• Records provided:

-- Opening Marker --

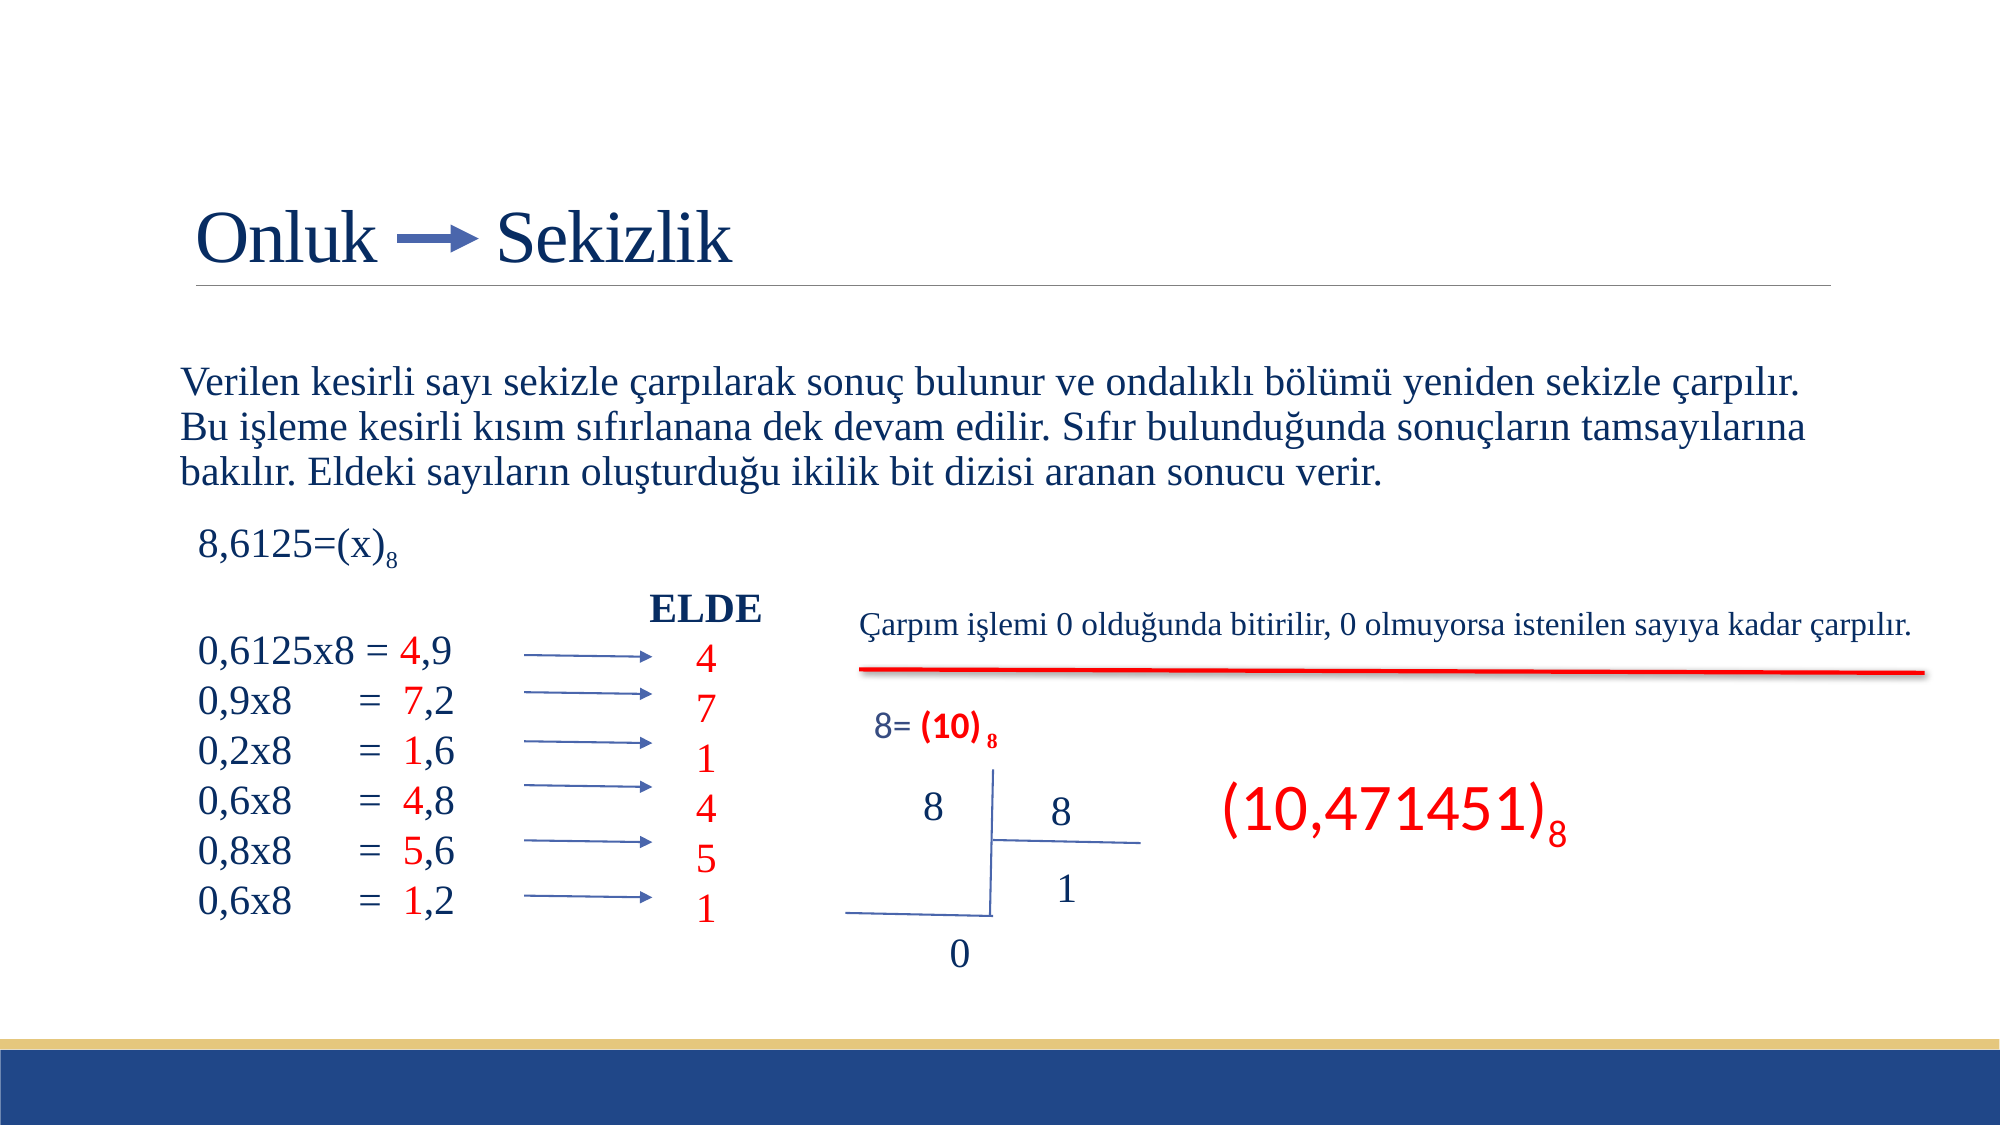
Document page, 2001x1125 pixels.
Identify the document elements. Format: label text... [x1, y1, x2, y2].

text_box Çarpım işlemi 0 olduğunda bitirilir, 0 olmuyorsa istenilen sayıya kadar çarpılır. [859, 681, 1925, 686]
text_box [844, 768, 1142, 918]
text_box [523, 784, 653, 788]
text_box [523, 691, 653, 695]
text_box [858, 668, 1926, 674]
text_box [523, 740, 653, 744]
text_box ELDE 4 7 1 4 5 1 [634, 573, 778, 939]
text_box (10,471451)8 [1205, 756, 1583, 863]
list Verilen kesirli sayı sekizle çarpılarak sonuç bulunur ve ondalıklı bölümü yeniden sekizle çarpılır. Bu işleme kesirli kısım sıfırlanana dek devam edilir. Sıfır bulunduğunda sonuçların tamsayılarına bakılır. Eldeki sayıların oluşturduğu ikilik bit dizisi aranan sonucu verir. [180, 351, 1830, 526]
text_box 8= (10) 8 [859, 693, 1205, 805]
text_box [523, 654, 653, 658]
text_box 8,6125=(x)8 0,6125x8 = 4,9 0,9x8 = 7,2 0,2x8 = 1,6 0,6x8 = 4,8 0,8x8 = 5,6 0,6x8 = 1,2 [183, 508, 542, 931]
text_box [523, 839, 653, 843]
text_box Çarpım işlemi 0 olduğunda bitirilir, 0 olmuyorsa istenilen sayıya kadar çarpılır. [859, 598, 1925, 666]
title Onluk Sekizlik [180, 47, 1830, 285]
text_box 0 [934, 927, 986, 984]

-- Closing Marker --

• Requirement:
Provide a precise transcription of the listing, excluding each picture.

• Answer below:
Document page, 2001x1125 pixels.
Identify the document elements. Format: label text... [x1, y1, x2, y2].

text_box Çarpım işlemi 0 olduğunda bitirilir, 0 olmuyorsa istenilen sayıya kadar çarpılır. [859, 681, 1925, 686]
text_box [844, 768, 1142, 918]
text_box [523, 784, 653, 788]
text_box [523, 691, 653, 695]
text_box [858, 668, 1926, 674]
text_box [523, 740, 653, 744]
text_box ELDE 4 7 1 4 5 1 [634, 573, 778, 939]
text_box (10,471451)8 [1205, 756, 1583, 863]
list Verilen kesirli sayı sekizle çarpılarak sonuç bulunur ve ondalıklı bölümü yeniden sekizle çarpılır. Bu işleme kesirli kısım sıfırlanana dek devam edilir. Sıfır bulunduğunda sonuçların tamsayılarına bakılır. Eldeki sayıların oluşturduğu ikilik bit dizisi aranan sonucu verir. [180, 351, 1830, 526]
text_box 8= (10) 8 [859, 693, 1205, 805]
text_box [523, 654, 653, 658]
text_box 8,6125=(x)8 0,6125x8 = 4,9 0,9x8 = 7,2 0,2x8 = 1,6 0,6x8 = 4,8 0,8x8 = 5,6 0,6x8 = 1,2 [183, 508, 542, 931]
text_box [523, 839, 653, 843]
text_box Çarpım işlemi 0 olduğunda bitirilir, 0 olmuyorsa istenilen sayıya kadar çarpılır. [859, 598, 1925, 666]
title Onluk Sekizlik [180, 47, 1830, 285]
text_box 0 [934, 927, 986, 984]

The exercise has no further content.